Lines from the beginning of the data through the line containing "Какой сорт алычи" are to be copied exactly, with no other line included.

[Page-level text extractions]
============
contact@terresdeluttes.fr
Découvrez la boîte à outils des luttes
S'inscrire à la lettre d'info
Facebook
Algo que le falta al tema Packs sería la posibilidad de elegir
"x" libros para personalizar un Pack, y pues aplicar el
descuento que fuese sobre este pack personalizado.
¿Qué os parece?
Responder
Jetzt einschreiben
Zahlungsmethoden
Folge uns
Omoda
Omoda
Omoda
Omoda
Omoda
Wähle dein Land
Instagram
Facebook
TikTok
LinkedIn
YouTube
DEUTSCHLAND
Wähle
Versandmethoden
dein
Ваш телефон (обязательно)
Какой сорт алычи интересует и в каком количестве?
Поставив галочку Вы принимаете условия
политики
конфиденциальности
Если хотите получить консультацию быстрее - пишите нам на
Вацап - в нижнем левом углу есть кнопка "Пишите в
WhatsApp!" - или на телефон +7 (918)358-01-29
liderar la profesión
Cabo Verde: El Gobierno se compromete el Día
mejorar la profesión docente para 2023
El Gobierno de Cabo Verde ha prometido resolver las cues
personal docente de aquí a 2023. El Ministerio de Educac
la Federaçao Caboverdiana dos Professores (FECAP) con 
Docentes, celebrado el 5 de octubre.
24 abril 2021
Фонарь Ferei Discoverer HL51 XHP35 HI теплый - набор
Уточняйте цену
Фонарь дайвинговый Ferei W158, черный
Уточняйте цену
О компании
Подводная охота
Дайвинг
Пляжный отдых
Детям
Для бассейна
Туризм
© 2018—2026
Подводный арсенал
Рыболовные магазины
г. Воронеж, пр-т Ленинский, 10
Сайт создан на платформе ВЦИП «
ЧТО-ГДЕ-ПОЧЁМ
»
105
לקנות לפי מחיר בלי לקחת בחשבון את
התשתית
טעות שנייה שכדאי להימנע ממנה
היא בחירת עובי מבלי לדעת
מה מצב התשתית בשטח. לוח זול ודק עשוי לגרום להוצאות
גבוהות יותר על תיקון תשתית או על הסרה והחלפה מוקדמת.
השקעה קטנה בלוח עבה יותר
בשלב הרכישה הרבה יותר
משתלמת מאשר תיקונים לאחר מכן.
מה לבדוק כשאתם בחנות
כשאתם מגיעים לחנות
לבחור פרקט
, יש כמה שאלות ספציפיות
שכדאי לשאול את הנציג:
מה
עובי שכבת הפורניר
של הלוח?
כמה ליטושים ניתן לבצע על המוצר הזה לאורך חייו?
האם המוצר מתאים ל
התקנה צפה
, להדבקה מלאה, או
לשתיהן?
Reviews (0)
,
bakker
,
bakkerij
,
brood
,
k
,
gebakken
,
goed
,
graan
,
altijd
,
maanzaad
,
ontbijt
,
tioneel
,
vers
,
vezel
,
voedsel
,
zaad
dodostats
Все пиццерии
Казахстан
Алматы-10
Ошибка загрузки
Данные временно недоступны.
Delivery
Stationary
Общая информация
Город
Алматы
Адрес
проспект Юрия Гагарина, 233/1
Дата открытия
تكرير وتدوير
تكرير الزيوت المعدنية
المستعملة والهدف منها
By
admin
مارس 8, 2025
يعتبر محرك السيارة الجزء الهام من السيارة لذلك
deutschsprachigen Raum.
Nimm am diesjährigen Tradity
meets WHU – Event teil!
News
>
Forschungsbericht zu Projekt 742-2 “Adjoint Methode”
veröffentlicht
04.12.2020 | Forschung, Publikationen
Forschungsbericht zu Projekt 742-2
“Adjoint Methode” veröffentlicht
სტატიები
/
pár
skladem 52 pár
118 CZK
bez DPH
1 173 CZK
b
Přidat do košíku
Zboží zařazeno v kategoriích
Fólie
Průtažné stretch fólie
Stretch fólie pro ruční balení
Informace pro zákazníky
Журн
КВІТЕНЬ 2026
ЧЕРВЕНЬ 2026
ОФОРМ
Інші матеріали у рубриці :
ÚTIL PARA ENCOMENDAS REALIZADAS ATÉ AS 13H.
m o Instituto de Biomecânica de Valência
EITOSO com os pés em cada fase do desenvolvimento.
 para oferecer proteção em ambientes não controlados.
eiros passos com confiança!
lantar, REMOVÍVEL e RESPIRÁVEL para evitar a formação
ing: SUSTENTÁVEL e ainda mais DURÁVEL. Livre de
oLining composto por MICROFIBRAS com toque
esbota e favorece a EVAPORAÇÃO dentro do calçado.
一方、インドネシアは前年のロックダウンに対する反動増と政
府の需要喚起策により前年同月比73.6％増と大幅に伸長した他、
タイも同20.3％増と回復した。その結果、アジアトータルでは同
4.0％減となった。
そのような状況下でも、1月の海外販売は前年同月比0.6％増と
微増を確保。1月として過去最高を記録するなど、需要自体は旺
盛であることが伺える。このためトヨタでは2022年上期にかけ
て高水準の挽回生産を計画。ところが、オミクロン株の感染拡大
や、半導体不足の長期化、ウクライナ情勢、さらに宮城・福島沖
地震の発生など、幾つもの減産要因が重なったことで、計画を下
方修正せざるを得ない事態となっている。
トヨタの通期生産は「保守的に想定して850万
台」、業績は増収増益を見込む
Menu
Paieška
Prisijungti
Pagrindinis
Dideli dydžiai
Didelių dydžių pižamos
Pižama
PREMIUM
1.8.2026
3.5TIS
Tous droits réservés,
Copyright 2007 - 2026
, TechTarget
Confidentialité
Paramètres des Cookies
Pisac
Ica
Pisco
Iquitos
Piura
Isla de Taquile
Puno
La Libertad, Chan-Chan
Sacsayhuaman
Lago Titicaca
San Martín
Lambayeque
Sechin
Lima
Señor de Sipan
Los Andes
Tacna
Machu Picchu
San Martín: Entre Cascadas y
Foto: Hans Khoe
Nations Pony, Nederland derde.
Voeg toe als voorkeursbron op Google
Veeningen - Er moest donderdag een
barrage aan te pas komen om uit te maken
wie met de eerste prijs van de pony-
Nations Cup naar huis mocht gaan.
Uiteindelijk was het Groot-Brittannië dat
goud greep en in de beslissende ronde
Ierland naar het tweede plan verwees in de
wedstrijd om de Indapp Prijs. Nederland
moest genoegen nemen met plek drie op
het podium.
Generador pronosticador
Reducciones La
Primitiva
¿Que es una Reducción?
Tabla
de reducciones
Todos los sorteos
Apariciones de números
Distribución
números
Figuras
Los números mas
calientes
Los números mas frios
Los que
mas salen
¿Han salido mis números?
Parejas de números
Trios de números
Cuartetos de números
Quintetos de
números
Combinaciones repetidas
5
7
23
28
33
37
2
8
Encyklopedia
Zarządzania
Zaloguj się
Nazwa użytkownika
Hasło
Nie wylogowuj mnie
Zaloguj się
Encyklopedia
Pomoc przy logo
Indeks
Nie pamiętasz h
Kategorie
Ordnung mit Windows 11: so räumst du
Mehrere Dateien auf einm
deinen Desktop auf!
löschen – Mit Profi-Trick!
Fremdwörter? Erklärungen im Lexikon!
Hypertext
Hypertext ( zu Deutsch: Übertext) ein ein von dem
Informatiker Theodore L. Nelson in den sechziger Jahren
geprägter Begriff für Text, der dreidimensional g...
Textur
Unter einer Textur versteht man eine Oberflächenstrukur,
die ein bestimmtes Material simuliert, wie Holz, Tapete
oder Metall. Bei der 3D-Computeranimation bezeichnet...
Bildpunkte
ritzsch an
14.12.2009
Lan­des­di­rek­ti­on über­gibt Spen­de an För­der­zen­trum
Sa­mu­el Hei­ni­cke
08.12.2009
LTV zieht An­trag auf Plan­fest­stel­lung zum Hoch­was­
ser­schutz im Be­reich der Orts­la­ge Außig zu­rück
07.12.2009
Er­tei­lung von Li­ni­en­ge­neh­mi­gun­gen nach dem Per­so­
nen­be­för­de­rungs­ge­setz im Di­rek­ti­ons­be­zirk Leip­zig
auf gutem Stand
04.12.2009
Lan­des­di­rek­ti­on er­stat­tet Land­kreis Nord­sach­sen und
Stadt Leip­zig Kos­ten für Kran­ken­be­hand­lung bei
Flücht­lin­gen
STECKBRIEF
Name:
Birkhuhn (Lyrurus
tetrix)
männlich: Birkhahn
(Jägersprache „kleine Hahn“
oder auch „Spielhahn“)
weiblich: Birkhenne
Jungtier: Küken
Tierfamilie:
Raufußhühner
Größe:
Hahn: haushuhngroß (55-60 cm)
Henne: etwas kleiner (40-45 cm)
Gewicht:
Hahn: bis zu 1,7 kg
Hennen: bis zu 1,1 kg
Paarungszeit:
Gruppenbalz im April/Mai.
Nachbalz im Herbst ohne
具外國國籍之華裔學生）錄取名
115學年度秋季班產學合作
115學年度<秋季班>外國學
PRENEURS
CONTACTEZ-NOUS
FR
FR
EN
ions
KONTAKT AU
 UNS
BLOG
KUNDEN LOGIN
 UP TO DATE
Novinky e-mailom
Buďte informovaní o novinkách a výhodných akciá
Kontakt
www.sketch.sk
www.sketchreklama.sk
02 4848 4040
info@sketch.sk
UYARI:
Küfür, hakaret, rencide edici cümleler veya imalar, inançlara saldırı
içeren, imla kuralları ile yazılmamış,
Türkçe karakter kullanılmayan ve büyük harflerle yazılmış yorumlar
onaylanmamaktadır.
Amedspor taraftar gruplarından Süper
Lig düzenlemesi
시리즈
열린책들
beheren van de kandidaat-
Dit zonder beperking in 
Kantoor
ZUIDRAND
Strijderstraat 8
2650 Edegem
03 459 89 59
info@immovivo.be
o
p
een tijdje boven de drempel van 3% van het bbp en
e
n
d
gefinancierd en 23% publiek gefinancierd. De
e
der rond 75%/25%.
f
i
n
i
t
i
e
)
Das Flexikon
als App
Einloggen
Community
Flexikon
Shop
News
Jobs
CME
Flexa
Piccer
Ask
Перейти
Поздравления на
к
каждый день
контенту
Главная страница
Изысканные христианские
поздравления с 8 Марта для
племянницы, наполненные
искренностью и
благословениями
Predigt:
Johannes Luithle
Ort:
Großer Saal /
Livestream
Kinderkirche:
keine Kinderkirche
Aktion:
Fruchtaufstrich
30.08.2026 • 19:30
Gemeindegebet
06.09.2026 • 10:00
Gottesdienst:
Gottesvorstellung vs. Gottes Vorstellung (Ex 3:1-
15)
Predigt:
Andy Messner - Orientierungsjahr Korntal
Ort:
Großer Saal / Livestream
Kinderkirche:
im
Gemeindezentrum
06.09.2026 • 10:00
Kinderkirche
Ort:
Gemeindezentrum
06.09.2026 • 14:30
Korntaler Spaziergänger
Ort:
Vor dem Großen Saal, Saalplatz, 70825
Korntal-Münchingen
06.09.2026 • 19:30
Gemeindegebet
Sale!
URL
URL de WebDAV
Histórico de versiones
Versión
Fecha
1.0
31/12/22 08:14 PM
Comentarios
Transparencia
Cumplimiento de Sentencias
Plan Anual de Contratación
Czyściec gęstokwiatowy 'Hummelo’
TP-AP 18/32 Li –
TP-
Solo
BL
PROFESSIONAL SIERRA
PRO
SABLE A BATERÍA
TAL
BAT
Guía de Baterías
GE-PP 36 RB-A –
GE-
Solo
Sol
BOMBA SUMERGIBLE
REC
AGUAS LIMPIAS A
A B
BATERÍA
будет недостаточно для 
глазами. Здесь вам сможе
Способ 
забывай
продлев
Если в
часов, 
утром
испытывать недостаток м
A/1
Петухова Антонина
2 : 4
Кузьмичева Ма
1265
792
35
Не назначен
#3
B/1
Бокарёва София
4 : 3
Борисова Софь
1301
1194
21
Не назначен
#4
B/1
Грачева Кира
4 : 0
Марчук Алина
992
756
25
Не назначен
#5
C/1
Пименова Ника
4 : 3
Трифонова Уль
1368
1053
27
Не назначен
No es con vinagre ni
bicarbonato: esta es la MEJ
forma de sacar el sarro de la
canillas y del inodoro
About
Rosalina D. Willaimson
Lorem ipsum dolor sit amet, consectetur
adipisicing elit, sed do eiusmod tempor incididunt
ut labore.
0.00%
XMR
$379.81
============
**Response:**
contact@terresdeluttes.fr
Découvrez la boîte à outils des luttes
S'inscrire à la lettre d'info
Facebook
Algo que le falta al tema Packs sería la posibilidad de elegir
"x" libros para personalizar un Pack, y pues aplicar el
descuento que fuese sobre este pack personalizado.
¿Qué os parece?
Responder
Jetzt einschreiben
Zahlungsmethoden
Folge uns
Omoda
Omoda
Omoda
Omoda
Omoda
Wähle dein Land
Instagram
Facebook
TikTok
LinkedIn
YouTube
DEUTSCHLAND
Wähle
Versandmethoden
dein
Ваш телефон (обязательно)
Какой сорт алычи интересует и в каком количестве?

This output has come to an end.